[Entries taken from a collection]
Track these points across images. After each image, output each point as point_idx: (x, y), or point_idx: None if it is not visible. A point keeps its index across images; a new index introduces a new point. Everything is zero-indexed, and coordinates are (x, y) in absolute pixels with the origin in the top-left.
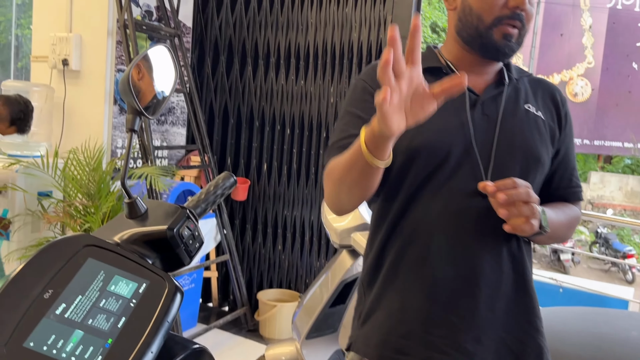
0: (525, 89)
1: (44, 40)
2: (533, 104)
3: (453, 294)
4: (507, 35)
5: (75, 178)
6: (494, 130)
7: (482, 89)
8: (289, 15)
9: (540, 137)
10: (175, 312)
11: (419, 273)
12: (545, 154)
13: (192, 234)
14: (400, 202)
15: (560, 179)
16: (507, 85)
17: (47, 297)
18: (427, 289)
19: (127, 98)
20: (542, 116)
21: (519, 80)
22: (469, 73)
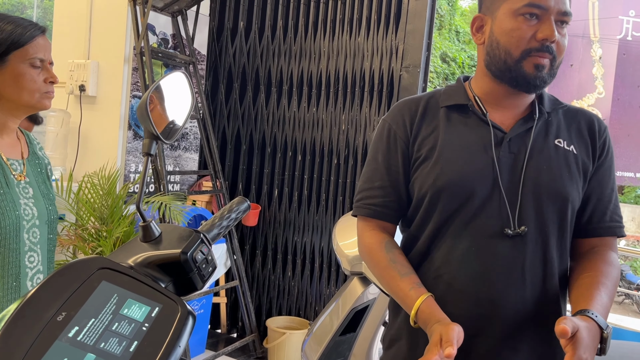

§ WORK TO COMPLETE: Go through the records and repeat each one exactly, skipping anything that is a picture.

§ REPLY:
Track these points across images. After each image, output each point as point_idx: (x, y), or point_idx: None if it is not visible. A point keeps its index across images; a new index introduces a new point. Everything is zero-indexed, and coordinates are (x, y) in absolute pixels with the origin in the top-left.
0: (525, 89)
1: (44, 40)
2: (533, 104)
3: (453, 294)
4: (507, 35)
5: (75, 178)
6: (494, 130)
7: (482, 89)
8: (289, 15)
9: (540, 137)
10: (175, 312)
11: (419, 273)
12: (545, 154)
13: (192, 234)
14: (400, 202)
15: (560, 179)
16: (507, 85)
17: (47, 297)
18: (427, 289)
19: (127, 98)
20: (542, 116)
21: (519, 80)
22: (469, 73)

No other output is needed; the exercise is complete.